Objective: We tested the effect of patient compliance, fasting plasma glucose on oral glucose tolerance test, maternal body constitution, and the method of treatment (diet versus insulin) on the perinatal outcome of patients with gestational diabetes mellitus.
Study design: A prospective population-based study compared the perinatal outcome of patients with gestational diabetes mellitus (n = 470) (diabetic with regard to the parameters specified above) and a contemporaneous control group (nondiabetic, n = 250).

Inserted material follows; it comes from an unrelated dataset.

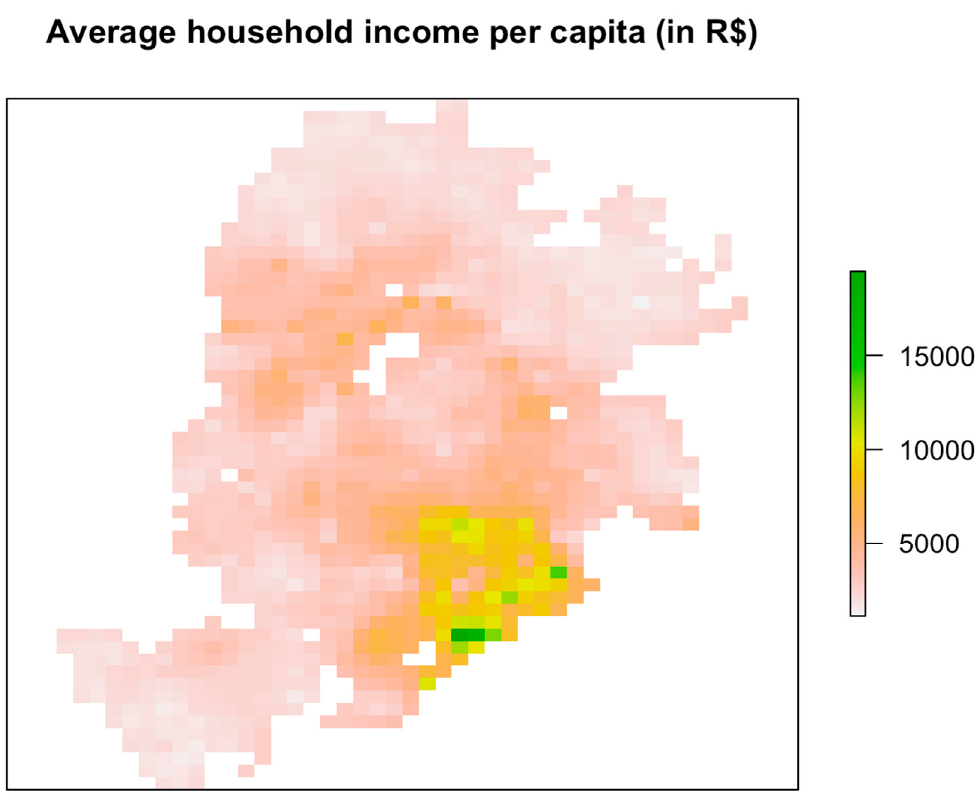
Figure 1. Average household income per capita (in Brazilian reais).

Results: The diabetic and control groups were matched in demographic characteristics. Patient compliance reduced the rate of macrosomia (14.4%) and neonatal hypoglycemia (3.4%) but not to the levels of the control group (5.2% and 1.2% respectively, p < 0.05). The level of fasting plasma glucose on the oral glucose tolerance test had no effect on perinatal outcome. Intensified (insulin) treatment reduced the rate of macrosomia and large-for-gestational age infants in the subgroups with intermediate and high levels of fasting plasma glucose on the oral glucose tolerance test (9.5%/14.2% and 12.2%/24.2% respectively), again not to levels of the control group (5.2%/10.8%). Obese patients were found to have more perinatal complications than lean patients. Intensified (insulin) treatment has proved to be beneficial in terms of reducing the rate of perinatal complications in the obese patients, but not to the corresponding levels of the control group. Such treatment had no effect on the lean patients.
Conclusions: Strict control of maternal hyperglycemia and high patient compliance are imperative for an effective reduction of perinatal complication in patients with gestational diabetes mellitus. The desired plasma glucose level in the glycemic control of these patients should be further reduced, thus bringing the rate of perinatal complications to that of the normal population.